▸ SOURCE INFORMATION

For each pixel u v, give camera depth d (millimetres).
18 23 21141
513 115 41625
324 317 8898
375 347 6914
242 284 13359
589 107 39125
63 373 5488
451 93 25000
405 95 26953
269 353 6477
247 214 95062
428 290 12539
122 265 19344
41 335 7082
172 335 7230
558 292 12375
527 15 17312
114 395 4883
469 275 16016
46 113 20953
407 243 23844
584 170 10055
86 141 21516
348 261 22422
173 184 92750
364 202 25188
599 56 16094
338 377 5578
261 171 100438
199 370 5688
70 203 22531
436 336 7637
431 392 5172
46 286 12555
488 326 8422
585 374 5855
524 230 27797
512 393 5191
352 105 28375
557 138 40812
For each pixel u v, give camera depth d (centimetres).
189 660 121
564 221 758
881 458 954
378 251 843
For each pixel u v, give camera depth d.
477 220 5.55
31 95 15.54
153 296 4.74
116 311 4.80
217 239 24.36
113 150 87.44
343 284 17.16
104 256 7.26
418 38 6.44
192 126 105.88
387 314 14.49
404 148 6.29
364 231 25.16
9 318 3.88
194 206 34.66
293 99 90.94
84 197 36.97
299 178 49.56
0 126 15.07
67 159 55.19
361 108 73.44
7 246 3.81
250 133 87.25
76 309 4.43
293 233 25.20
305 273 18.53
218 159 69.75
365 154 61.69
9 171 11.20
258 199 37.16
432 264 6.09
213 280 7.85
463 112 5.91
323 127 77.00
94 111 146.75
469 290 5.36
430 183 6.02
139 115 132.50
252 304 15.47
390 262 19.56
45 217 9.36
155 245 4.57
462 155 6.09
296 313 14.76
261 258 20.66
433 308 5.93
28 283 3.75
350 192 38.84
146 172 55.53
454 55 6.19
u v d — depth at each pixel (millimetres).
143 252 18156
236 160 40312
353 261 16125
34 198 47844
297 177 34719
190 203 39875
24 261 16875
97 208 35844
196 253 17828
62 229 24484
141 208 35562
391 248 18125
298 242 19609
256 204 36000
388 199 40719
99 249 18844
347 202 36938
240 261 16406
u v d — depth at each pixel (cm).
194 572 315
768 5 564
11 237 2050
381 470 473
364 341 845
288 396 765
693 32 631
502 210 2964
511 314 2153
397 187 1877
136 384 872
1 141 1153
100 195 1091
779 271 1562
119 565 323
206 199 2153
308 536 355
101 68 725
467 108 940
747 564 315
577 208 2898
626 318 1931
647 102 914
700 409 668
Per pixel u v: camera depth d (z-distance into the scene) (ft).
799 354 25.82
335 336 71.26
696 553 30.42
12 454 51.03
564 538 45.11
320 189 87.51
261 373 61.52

▸ ACTIVITY
Retype every line of the data, keeping each one exactly as it is.

▸ WRITTEN SOLUTION
For each pixel u v, give camera depth d (millimetres).
18 23 21141
513 115 41625
324 317 8898
375 347 6914
242 284 13359
589 107 39125
63 373 5488
451 93 25000
405 95 26953
269 353 6477
247 214 95062
428 290 12539
122 265 19344
41 335 7082
172 335 7230
558 292 12375
527 15 17312
114 395 4883
469 275 16016
46 113 20953
407 243 23844
584 170 10055
86 141 21516
348 261 22422
173 184 92750
364 202 25188
599 56 16094
338 377 5578
261 171 100438
199 370 5688
70 203 22531
436 336 7637
431 392 5172
46 286 12555
488 326 8422
585 374 5855
524 230 27797
512 393 5191
352 105 28375
557 138 40812
For each pixel u v, give camera depth d (centimetres).
189 660 121
564 221 758
881 458 954
378 251 843
For each pixel u v, give camera depth d.
477 220 5.55
31 95 15.54
153 296 4.74
116 311 4.80
217 239 24.36
113 150 87.44
343 284 17.16
104 256 7.26
418 38 6.44
192 126 105.88
387 314 14.49
404 148 6.29
364 231 25.16
9 318 3.88
194 206 34.66
293 99 90.94
84 197 36.97
299 178 49.56
0 126 15.07
67 159 55.19
361 108 73.44
7 246 3.81
250 133 87.25
76 309 4.43
293 233 25.20
305 273 18.53
218 159 69.75
365 154 61.69
9 171 11.20
258 199 37.16
432 264 6.09
213 280 7.85
463 112 5.91
323 127 77.00
94 111 146.75
469 290 5.36
430 183 6.02
139 115 132.50
252 304 15.47
390 262 19.56
45 217 9.36
155 245 4.57
462 155 6.09
296 313 14.76
261 258 20.66
433 308 5.93
28 283 3.75
350 192 38.84
146 172 55.53
454 55 6.19
u v d — depth at each pixel (millimetres).
143 252 18156
236 160 40312
353 261 16125
34 198 47844
297 177 34719
190 203 39875
24 261 16875
97 208 35844
196 253 17828
62 229 24484
141 208 35562
391 248 18125
298 242 19609
256 204 36000
388 199 40719
99 249 18844
347 202 36938
240 261 16406
u v d — depth at each pixel (cm).
194 572 315
768 5 564
11 237 2050
381 470 473
364 341 845
288 396 765
693 32 631
502 210 2964
511 314 2153
397 187 1877
136 384 872
1 141 1153
100 195 1091
779 271 1562
119 565 323
206 199 2153
308 536 355
101 68 725
467 108 940
747 564 315
577 208 2898
626 318 1931
647 102 914
700 409 668
Per pixel u v: camera depth d (z-distance into the scene) (ft).
799 354 25.82
335 336 71.26
696 553 30.42
12 454 51.03
564 538 45.11
320 189 87.51
261 373 61.52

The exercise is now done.